Home1815 Edition

ACRAGAS

Volume 1 · 274 words · 1815 Edition

or Agragas, in Ancient Geography, so called by the Greeks, and sometimes by the Romans, but more generally Agrigentum by the latter; a town of Sicily. In Greek medals the inhabitants are called Akpitantinoi, and Agrigentini by Cicero. The town stood upon a mountain, at the confluence of the Agragias and Hypsa, near the port called Epipogos by Ptolemy, but Epipogos, or the Dock, by Strabo; and in the time of the latter, scarce a trace of all that side remained.

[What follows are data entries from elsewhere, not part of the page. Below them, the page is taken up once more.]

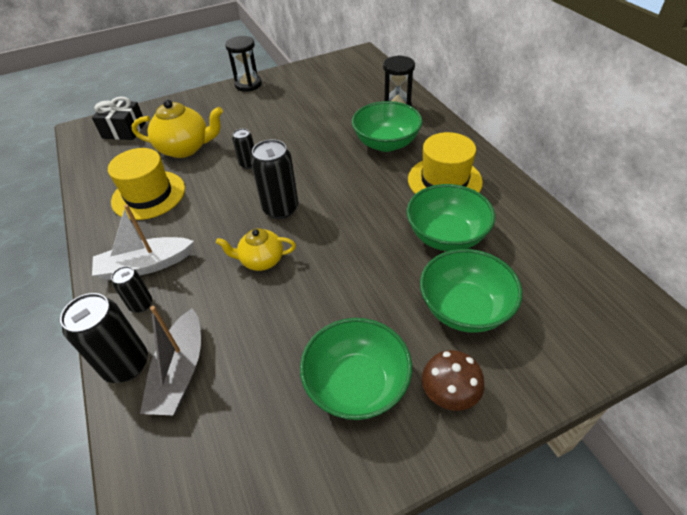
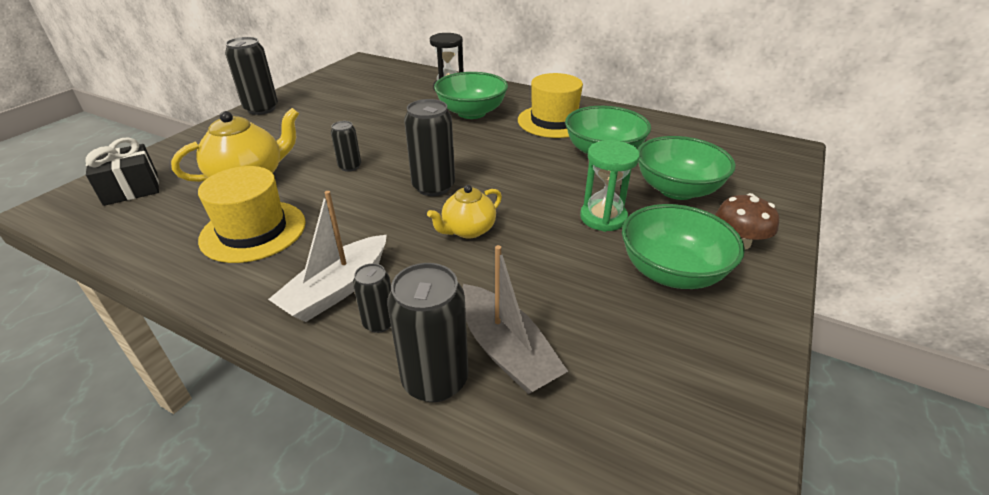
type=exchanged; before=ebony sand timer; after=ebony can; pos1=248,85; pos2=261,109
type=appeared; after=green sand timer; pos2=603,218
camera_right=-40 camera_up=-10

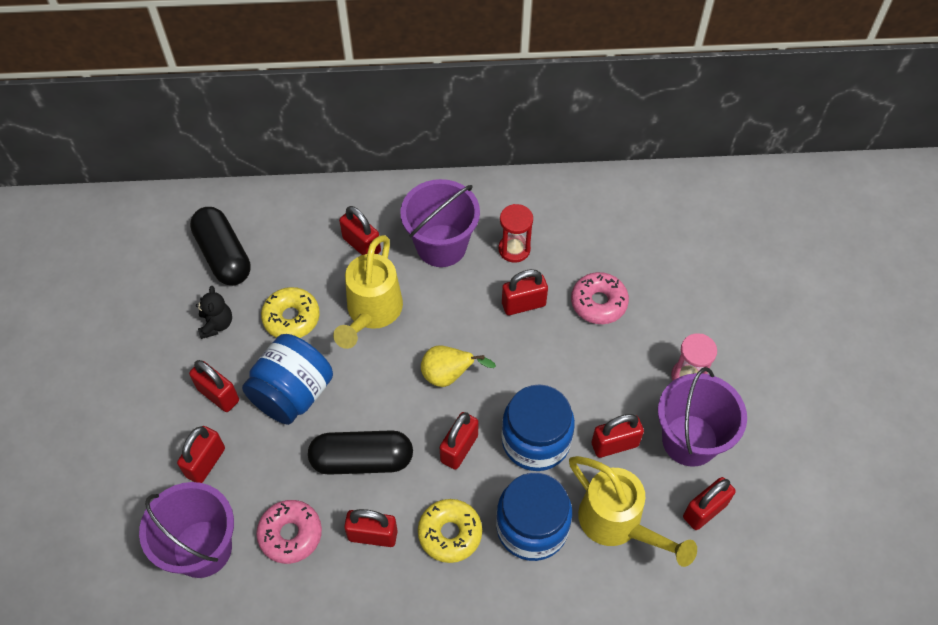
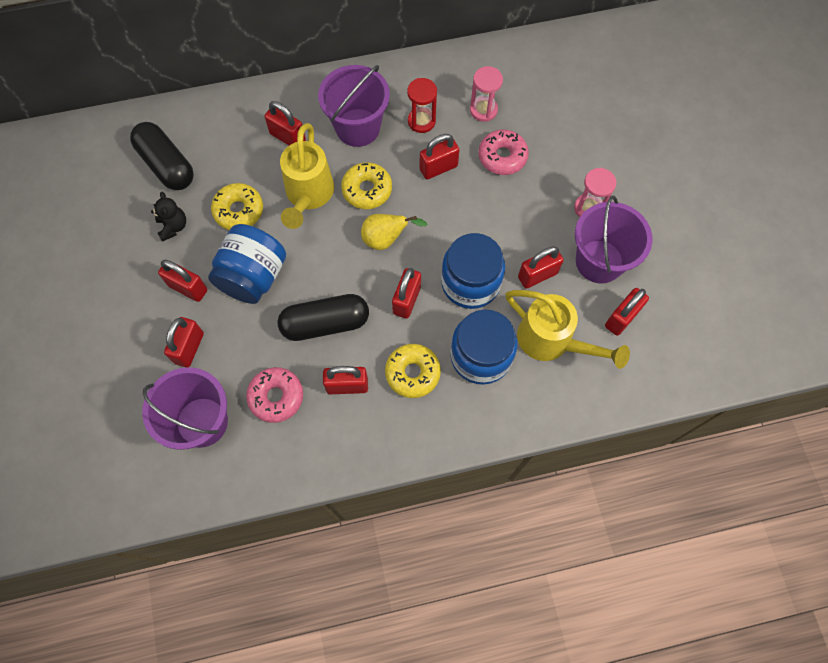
type=appeared; after=pink sand timer; pos2=483,110
type=appeared; after=yellow donut; pos2=367,190
camera_right=-10 camera_up=10

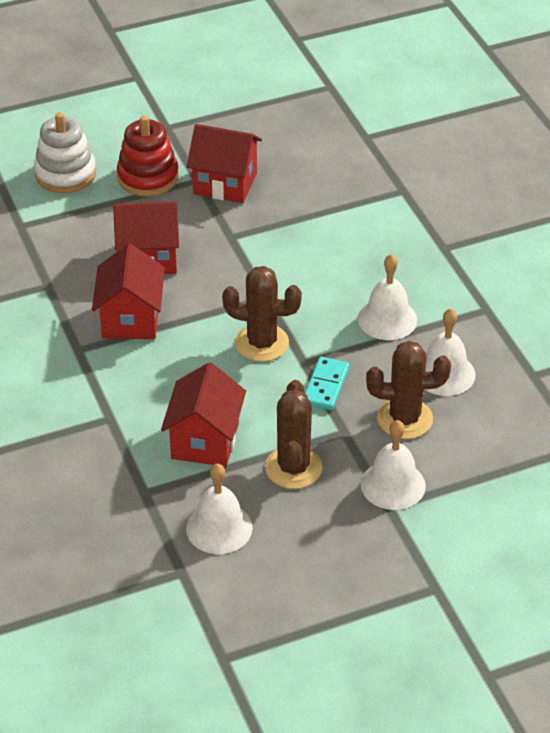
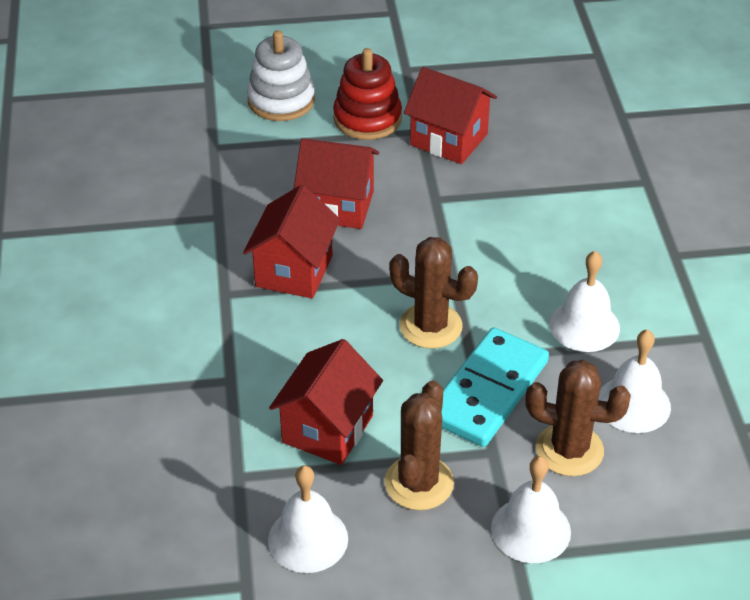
type=size; before=turquoise domino; pos1=326,386; pos2=488,391; scale=1.79
camera_right=15 camera_up=0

In the year before Christ 848, the people of Gela built Agragas, 108 years after building their own city. It took its name from the river running by it; and being but two miles from the sea, enjoyed the conveniences of a sea port. It was a place of great strength, standing on the top of a very steep rock, and washed on the south side by the river Agragas, now called Fiume di Gerenti, and on the south-west by the Hypsa, with a citadel to the south-east, externally surrounded by a deep gulf, which made it inaccessible but on the side next the town. It was famous for the tyrant Phalaris and his brazen bull. The Agrigentines were a people luxurious in their tables, and magnificent in their dwellings; of whom Empedocles, in Diogenes Laertius, says, that they lived to-day as if they were to die tomorrow, and built as if they were to live forever. The country round the city was laid out in vine and olive yards, in the produce of which they carried on a great and profitable commerce with Carthage. E. Long. 13. 30. N. Lat. 37. 20.